*What you have to do:* Reproduce the lines of the items below verbatim, starting with the line that contains "Rank the categories" and continuing through the line that contains "What is the minimum value for low?", both included. Leave the pictures out of the output.

*Provided records:*
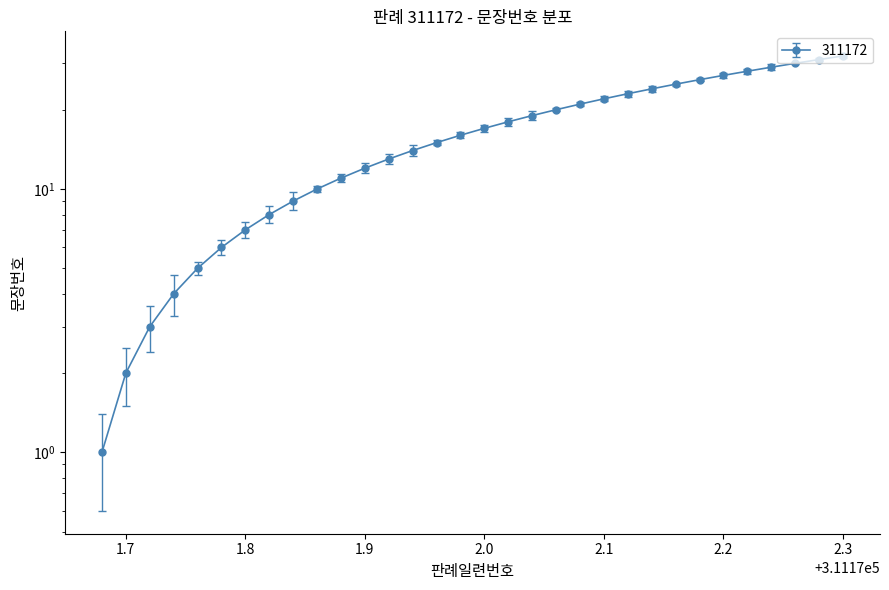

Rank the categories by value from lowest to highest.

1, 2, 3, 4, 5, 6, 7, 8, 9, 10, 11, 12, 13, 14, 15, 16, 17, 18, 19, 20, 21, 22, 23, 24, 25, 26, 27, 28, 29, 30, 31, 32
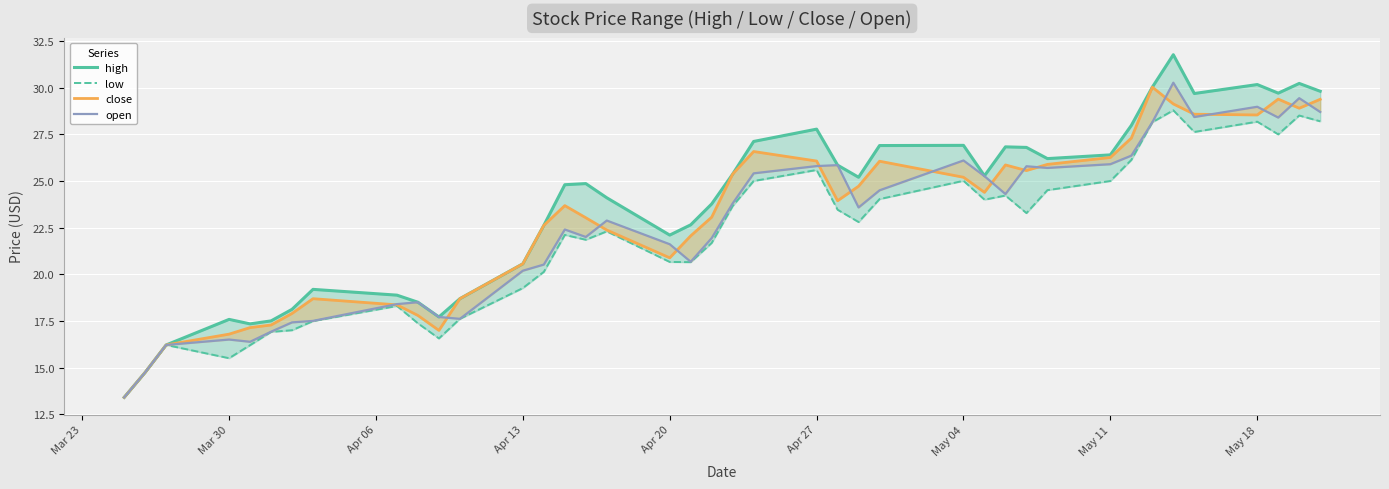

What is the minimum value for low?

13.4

* * *

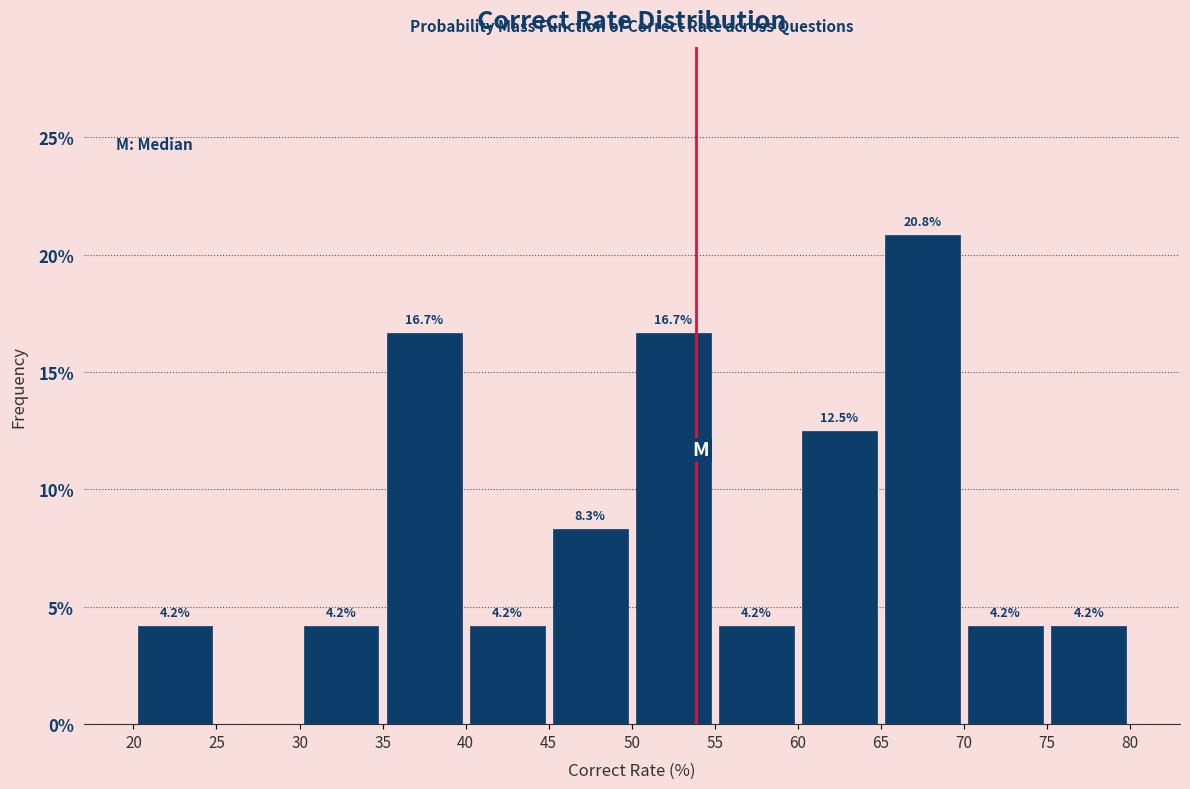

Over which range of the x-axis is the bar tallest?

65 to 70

*Task output:*
Rank the categories by value from lowest to highest.

1, 2, 3, 4, 5, 6, 7, 8, 9, 10, 11, 12, 13, 14, 15, 16, 17, 18, 19, 20, 21, 22, 23, 24, 25, 26, 27, 28, 29, 30, 31, 32

What is the minimum value for low?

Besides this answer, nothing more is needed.